“Jane, you ignorant…” With these words Dan Aykroyd would begin his counterpoint to Jane Curtin’s point on Saturday Night Live’s Weekend Update. We of course knew this line was coming, but still we laughed. Why? Because we understood that this is not how people are supposed to argue and debate.
This week we read about Korah and his rebellion against Moses and his leadership. History deems it a rebellion rather than a revolution. Here is why. Korah’s followers exclaim, “Is it not enough that you brought us from a land flowing with milk and honey to have us die in the wilderness, that you would also lord over us?” (Numbers 16:12) They do not argue, they attack. They infer that Egypt, the land of their slavery, is the Promised Land. They lash out at Moses.
I am sure there were legitimate criticisms of Moses’ leadership style. He is overly passionate and given to fits of anger. He is hesitant to share the burden of leadership. He, and he alone, is privileged to speak face to face with God. And yet Korah does not offer such critiques. He attacks the person.
The rabbis draw from this story a lesson about arguments and disagreements. They teach that machloket l’shem shamayim, an argument for the sake of heaven, is how we uncover the truth and strengthen our commitments. “An argument for the sake of heaven will have lasting value, but an argument not for heaven’s sake will not endure. What is an example of an argument for heaven’s sake? The debates of Hillel and Shammai. What is an argument not for heaven’s sake? The rebellion of Korah and his associates.” (Avot 5:19)
Rabbis Hillel and Shammai did not agree on much. Hillel was forgiving and open-minded. Shammai was strict and demanding. The Jewish people required both rabbis. The Jewish people survived because of both of their schools of thought, the Jewish community was strengthened by their divergent interpretations. The truth was uncovered in their fiery debates and frequent disagreements. Hillel and Shammai shared a love of Torah and a devotion to the Jewish people. Both admired the other. These rabbis compromised for the sake of community.
And while I do not wish to return to my parent’s basement and what my imaginations have fashioned into a mythic past in which people only argued for heaven’s sake, I do feel that we have entered a new era in which SNL’s comedy skit has proven sadly prescient. It appears that we argue to destroy the other rather than learning from the debate and dialogue. Today it appears that ideology is more important than community, principles more important than country.

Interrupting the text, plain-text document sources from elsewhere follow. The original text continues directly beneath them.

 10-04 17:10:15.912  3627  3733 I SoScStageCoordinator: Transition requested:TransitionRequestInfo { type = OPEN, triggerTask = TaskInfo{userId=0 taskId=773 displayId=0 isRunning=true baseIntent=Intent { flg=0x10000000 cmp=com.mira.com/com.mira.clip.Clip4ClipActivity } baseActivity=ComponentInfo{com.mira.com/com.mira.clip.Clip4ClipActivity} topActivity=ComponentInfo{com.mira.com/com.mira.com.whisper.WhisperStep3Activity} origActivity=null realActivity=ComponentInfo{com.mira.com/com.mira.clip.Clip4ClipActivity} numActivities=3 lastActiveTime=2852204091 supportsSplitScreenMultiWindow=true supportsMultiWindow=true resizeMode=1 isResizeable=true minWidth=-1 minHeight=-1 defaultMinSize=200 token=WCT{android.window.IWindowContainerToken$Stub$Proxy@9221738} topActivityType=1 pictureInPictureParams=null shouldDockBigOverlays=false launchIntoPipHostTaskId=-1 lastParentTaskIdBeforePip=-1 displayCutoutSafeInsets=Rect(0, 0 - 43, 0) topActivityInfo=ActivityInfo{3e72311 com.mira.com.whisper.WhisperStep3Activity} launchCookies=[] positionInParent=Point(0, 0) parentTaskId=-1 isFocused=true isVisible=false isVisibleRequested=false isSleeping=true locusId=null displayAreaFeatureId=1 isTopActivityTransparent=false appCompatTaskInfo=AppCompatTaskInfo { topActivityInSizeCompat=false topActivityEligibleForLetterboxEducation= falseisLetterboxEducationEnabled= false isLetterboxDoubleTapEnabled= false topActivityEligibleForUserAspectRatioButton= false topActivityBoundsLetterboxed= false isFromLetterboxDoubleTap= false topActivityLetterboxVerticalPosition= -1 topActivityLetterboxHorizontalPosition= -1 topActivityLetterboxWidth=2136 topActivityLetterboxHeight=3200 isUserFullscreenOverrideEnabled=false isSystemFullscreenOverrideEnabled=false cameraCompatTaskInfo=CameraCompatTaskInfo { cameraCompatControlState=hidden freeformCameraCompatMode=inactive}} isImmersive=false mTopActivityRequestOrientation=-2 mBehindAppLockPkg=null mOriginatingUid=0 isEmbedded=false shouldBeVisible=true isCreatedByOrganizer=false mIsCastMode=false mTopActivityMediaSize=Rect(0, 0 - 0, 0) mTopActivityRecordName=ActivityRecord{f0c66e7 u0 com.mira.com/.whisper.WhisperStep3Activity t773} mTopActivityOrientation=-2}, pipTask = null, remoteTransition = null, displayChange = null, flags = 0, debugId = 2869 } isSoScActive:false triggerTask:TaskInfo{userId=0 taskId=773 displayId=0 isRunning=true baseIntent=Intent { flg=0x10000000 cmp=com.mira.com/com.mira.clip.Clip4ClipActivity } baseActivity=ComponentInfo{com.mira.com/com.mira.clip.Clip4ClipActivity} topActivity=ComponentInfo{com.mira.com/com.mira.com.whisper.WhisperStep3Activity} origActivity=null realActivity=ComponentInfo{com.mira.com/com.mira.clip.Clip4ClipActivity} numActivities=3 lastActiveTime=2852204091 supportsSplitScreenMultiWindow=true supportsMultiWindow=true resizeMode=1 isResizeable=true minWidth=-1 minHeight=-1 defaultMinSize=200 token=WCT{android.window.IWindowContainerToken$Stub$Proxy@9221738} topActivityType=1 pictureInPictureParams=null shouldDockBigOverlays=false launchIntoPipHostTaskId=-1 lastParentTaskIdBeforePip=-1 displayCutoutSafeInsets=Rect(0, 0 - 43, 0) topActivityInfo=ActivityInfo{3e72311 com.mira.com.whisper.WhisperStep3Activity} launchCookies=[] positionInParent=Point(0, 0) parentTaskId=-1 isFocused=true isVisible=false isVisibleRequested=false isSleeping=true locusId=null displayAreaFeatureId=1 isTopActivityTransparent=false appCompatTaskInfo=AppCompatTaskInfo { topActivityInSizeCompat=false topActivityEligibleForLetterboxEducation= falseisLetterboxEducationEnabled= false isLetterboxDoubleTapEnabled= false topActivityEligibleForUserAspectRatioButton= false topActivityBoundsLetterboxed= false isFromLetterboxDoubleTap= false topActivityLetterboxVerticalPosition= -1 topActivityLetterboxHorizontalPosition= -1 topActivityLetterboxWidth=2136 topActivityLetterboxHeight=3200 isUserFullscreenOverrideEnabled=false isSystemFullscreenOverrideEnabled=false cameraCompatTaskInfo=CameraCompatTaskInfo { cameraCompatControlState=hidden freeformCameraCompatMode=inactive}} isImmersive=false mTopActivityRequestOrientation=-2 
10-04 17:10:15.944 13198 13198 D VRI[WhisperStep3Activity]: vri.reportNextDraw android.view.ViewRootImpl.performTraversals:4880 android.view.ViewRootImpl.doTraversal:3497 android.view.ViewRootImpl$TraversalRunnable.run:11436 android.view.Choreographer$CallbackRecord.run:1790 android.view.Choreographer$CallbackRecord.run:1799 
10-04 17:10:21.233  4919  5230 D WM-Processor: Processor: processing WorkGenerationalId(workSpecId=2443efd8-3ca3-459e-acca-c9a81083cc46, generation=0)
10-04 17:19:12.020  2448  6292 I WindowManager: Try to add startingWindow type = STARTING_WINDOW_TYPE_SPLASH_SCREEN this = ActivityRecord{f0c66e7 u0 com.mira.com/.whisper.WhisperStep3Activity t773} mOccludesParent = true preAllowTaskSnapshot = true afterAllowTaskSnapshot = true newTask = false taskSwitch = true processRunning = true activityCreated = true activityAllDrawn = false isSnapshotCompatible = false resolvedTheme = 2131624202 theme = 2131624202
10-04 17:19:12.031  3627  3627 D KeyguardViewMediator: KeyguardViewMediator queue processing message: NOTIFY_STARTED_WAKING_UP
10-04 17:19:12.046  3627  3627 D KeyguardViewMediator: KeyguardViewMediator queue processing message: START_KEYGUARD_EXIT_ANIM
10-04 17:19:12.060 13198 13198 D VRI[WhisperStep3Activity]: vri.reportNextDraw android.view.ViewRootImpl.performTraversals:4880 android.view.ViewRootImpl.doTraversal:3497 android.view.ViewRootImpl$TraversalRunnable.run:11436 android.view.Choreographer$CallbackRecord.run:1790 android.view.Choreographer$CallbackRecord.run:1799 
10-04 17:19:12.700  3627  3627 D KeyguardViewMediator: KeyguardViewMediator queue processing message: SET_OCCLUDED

We suggest that those who sit across from us, that those who disagree with us, do not love the United States, the State of Israel or the Jewish people. How many times do we say, “If you really loved Israel then you would not vote for… If you really loved the United States then you would vote for…” Such statements are not arguments. They are attacks. Such exclamations do not lead to uncovering of truths, but instead to its unraveling.
I hold different commitments than I did when I sat watching SNL. I have changed my views. Why? Because I was open to the opinions of others. I did not turn away from disagreement. I listened to those I love and to those who share my passions. Why is it that changing one’s mind or adapting one’s views is viewed as betrayal and disloyalty rather than the badge of honor our community and nation require?

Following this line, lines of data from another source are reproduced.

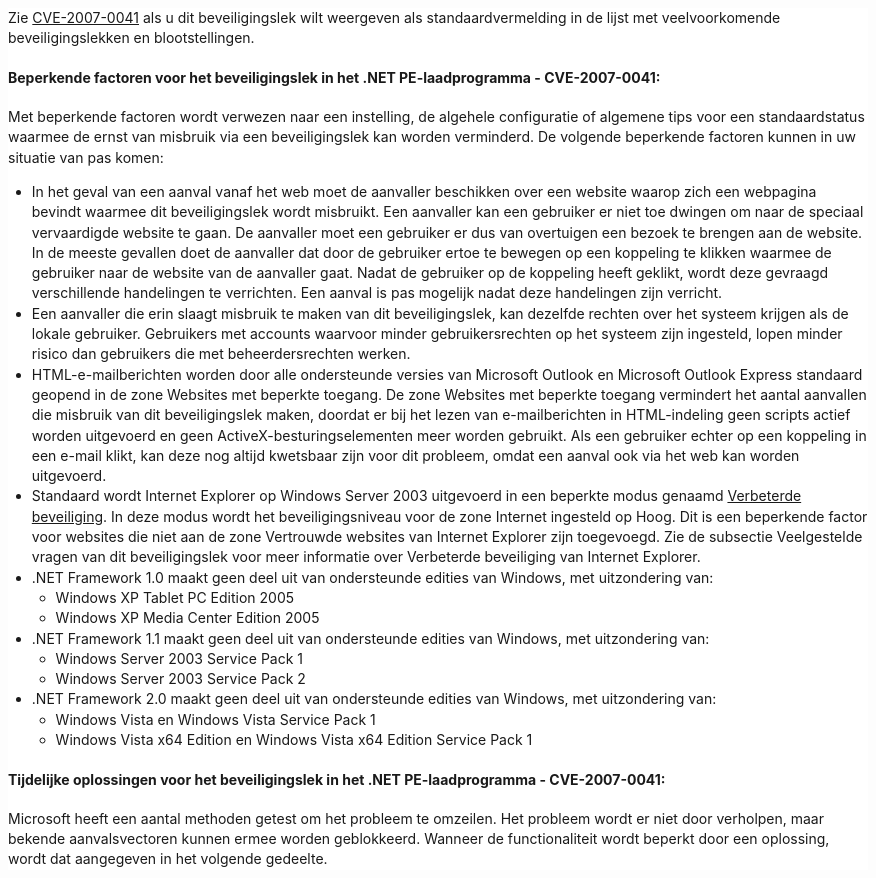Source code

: Zie [CVE-2007-0041](http://cve.mitre.org/cgi-bin/cvename.cgi?name=cve-2007-0041) als u dit beveiligingslek wilt weergeven als standaardvermelding in de lijst met veelvoorkomende beveiligingslekken en blootstellingen.

#### Beperkende factoren voor het beveiligingslek in het .NET PE-laadprogramma - CVE-2007-0041:

Met beperkende factoren wordt verwezen naar een instelling, de algehele configuratie of algemene tips voor een standaardstatus waarmee de ernst van misbruik via een beveiligingslek kan worden verminderd. De volgende beperkende factoren kunnen in uw situatie van pas komen:

-   In het geval van een aanval vanaf het web moet de aanvaller beschikken over een website waarop zich een webpagina bevindt waarmee dit beveiligingslek wordt misbruikt. Een aanvaller kan een gebruiker er niet toe dwingen om naar de speciaal vervaardigde website te gaan. De aanvaller moet een gebruiker er dus van overtuigen een bezoek te brengen aan de website. In de meeste gevallen doet de aanvaller dat door de gebruiker ertoe te bewegen op een koppeling te klikken waarmee de gebruiker naar de website van de aanvaller gaat. Nadat de gebruiker op de koppeling heeft geklikt, wordt deze gevraagd verschillende handelingen te verrichten. Een aanval is pas mogelijk nadat deze handelingen zijn verricht.
-   Een aanvaller die erin slaagt misbruik te maken van dit beveiligingslek, kan dezelfde rechten over het systeem krijgen als de lokale gebruiker. Gebruikers met accounts waarvoor minder gebruikersrechten op het systeem zijn ingesteld, lopen minder risico dan gebruikers die met beheerdersrechten werken.
-   HTML-e-mailberichten worden door alle ondersteunde versies van Microsoft Outlook en Microsoft Outlook Express standaard geopend in de zone Websites met beperkte toegang. De zone Websites met beperkte toegang vermindert het aantal aanvallen die misbruik van dit beveiligingslek maken, doordat er bij het lezen van e-mailberichten in HTML-indeling geen scripts actief worden uitgevoerd en geen ActiveX-besturingselementen meer worden gebruikt. Als een gebruiker echter op een koppeling in een e-mail klikt, kan deze nog altijd kwetsbaar zijn voor dit probleem, omdat een aanval ook via het web kan worden uitgevoerd.
-   Standaard wordt Internet Explorer op Windows Server 2003 uitgevoerd in een beperkte modus genaamd [Verbeterde beveiliging](http://msdn.microsoft.com/library/default.asp?url=/workshop/security/szone/overview/esc_changes.asp). In deze modus wordt het beveiligingsniveau voor de zone Internet ingesteld op Hoog. Dit is een beperkende factor voor websites die niet aan de zone Vertrouwde websites van Internet Explorer zijn toegevoegd. Zie de subsectie Veelgestelde vragen van dit beveiligingslek voor meer informatie over Verbeterde beveiliging van Internet Explorer.
-   .NET Framework 1.0 maakt geen deel uit van ondersteunde edities van Windows, met uitzondering van:
    -   Windows XP Tablet PC Edition 2005
    -   Windows XP Media Center Edition 2005
-   .NET Framework 1.1 maakt geen deel uit van ondersteunde edities van Windows, met uitzondering van:
    -   Windows Server 2003 Service Pack 1
    -   Windows Server 2003 Service Pack 2
-   .NET Framework 2.0 maakt geen deel uit van ondersteunde edities van Windows, met uitzondering van:
    -   Windows Vista en Windows Vista Service Pack 1
    -   Windows Vista x64 Edition en Windows Vista x64 Edition Service Pack 1

#### Tijdelijke oplossingen voor het beveiligingslek in het .NET PE-laadprogramma - CVE-2007-0041:

Microsoft heeft een aantal methoden getest om het probleem te omzeilen. Het probleem wordt er niet door verholpen, maar bekende aanvalsvectoren kunnen ermee worden geblokkeerd. Wanneer de functionaliteit wordt beperkt door een oplossing, wordt dat aangegeven in het volgende gedeelte.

There are many ways to love the State of Israel. There are many ways to love the United States. There are even different ways to love the Jewish community. I do not hold a cornerstone on truth. It is instead teased out in discussion and dialogue.
We have a choice to make. We can be like Korah and Moses or instead Hillel and Shammai. If we refuse to sit across the table from those with whom we passionately disagree then we cut ourselves off from learning.
Truth can only emerge through loving disagreements.
On a tragic note we join together in sadness and prayer for the community of Charleston in which a gunman murdered nine people while praying in church. We pray for those injured, murdered and grieving. We join together as well as in indignation, and even anger, that we live in an age in which schools and houses of worship are not the sanctuaries of safety and security that they should rightfully be. We must do more to safeguard our nation from such murderous hate.